1994: The Israel–Jordan peace treaty was signed in 1994 – Jordan was the second Arab country, after Egypt, to sign a peace accord with Israel. The treaty settled relations between the two countries, adjusted land and water disputes, and provided for broad cooperation in tourism and trade. It included a pledge that neither Jordan nor Israel would allow its territory to become a staging ground for military strikes by a third country.
2001: Rehavam Ze’evi, Israel’s tourism minister, was assassinated at shortly before 7:00 am on Wednesday, 17 October 2001, at the Hyatt Hotel in Jerusalem by a squad of Palestinians assassins acting on behalf of the Popular Front for the Liberation of Palestine militant organization. Ze’evi was the first Israeli minister to be assassinated since the assassination of Yitzhak Rabin, and the most senior Israeli person to be killed by militants during the entire Arab–Israeli conflict.

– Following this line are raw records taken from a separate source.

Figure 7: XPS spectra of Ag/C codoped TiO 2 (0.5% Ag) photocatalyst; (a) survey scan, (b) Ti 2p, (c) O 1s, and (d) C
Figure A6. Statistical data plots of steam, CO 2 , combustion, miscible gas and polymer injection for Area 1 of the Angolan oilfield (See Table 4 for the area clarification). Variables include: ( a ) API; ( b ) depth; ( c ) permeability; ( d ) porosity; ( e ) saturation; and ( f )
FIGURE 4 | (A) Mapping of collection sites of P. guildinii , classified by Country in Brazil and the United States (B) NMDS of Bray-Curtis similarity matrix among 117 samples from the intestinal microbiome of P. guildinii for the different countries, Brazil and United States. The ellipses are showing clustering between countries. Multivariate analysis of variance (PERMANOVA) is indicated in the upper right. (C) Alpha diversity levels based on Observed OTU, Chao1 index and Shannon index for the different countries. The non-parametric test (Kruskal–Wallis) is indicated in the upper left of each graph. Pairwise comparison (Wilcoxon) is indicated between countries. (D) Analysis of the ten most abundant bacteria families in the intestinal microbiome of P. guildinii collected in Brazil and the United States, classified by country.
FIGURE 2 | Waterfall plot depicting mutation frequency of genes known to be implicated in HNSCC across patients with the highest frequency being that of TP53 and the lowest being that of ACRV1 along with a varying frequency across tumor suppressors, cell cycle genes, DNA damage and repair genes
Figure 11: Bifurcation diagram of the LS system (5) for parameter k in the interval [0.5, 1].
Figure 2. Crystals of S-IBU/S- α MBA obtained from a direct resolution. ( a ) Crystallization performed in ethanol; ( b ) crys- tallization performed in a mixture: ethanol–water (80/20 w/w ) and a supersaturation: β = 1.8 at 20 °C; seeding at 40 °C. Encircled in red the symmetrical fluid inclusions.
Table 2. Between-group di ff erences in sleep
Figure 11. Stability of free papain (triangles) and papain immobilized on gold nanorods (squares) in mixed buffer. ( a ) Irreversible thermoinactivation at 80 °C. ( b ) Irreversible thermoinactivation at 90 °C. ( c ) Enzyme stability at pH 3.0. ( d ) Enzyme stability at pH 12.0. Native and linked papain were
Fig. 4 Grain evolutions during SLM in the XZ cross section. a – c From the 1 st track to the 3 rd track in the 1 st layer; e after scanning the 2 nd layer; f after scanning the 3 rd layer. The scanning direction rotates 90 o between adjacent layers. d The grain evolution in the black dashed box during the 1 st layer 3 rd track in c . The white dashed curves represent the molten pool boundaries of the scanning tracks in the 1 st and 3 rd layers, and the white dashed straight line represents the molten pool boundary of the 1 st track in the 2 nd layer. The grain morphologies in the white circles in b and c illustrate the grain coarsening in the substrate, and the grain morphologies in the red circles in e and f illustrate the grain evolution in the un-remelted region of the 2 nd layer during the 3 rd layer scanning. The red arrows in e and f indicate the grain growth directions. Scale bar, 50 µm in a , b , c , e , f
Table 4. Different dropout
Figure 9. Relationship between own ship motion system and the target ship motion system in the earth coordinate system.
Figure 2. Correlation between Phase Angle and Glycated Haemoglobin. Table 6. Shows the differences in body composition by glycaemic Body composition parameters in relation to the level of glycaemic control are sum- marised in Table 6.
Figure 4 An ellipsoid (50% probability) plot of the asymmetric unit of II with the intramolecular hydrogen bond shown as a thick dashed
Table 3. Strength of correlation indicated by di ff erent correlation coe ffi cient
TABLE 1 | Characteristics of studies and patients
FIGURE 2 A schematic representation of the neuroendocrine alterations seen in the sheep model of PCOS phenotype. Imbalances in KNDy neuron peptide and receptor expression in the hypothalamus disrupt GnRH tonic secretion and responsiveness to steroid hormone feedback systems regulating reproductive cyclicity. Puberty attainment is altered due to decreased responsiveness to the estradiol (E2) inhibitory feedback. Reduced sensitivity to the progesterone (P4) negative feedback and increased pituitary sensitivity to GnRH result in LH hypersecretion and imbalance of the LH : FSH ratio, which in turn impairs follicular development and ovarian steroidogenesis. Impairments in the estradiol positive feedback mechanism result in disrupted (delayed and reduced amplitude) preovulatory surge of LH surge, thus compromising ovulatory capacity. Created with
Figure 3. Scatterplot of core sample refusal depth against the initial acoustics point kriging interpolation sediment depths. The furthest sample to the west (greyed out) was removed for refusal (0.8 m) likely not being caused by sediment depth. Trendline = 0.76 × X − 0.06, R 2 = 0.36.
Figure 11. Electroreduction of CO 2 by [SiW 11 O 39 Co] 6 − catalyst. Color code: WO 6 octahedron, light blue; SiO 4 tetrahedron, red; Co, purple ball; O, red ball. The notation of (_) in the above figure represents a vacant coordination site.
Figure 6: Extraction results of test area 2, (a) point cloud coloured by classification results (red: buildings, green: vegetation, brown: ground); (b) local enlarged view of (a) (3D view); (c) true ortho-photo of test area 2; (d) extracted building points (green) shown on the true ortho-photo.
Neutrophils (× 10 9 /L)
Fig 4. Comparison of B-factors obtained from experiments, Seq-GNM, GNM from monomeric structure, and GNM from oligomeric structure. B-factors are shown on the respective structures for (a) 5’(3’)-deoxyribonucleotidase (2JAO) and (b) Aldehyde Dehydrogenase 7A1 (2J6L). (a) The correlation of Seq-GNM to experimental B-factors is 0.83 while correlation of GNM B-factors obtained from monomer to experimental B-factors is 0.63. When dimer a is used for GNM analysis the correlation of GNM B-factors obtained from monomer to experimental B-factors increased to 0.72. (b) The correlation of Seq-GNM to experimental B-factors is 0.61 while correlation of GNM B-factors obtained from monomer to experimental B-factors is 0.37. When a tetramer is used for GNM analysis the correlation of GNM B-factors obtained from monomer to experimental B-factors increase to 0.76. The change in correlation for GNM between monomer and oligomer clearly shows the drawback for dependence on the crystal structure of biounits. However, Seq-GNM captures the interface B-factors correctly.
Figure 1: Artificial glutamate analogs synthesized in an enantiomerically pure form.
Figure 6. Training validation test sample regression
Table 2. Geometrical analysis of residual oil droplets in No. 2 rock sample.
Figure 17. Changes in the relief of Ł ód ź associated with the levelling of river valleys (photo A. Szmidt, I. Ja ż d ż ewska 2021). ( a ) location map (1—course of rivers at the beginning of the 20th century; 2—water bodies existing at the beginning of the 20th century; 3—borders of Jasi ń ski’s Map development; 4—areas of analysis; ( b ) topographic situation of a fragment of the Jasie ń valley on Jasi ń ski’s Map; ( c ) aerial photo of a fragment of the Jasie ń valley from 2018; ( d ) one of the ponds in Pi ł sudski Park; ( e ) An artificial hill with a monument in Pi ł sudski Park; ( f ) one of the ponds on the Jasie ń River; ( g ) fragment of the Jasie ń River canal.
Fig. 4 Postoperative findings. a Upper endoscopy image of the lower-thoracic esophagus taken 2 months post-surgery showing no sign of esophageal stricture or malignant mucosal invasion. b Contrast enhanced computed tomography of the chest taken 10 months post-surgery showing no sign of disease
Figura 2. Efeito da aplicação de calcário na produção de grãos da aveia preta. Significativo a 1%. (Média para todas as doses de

2002: Daniel Kahneman is an Israeli-American psychologist notable for his work on the psychology of judgment and decision-making, as well as behavioral economics, for which he was awarded the 2002 Nobel Memorial Prize in Economic Sciences (shared with Vernon L. Smith). His empirical findings challenge the assumption of human rationality prevailing in modern economic theory.
Credit: Taub Center
2003: The Maxim restaurant suicide bombing was a suicide bombing which occurred on October 4, 2003 in the beachfront “Maxim” restaurant in Haifa, Israel. 21 people were killed in the attack and 51 were injured. Among the victims were two families and four children, including a two-month-old baby. The restaurant, which is located at the seafront near the southern boundary of the city of Haifa, was frequently attended by both Arab and Jewish local populations, and was widely seen as a symbol of peaceful coexistence in Haifa.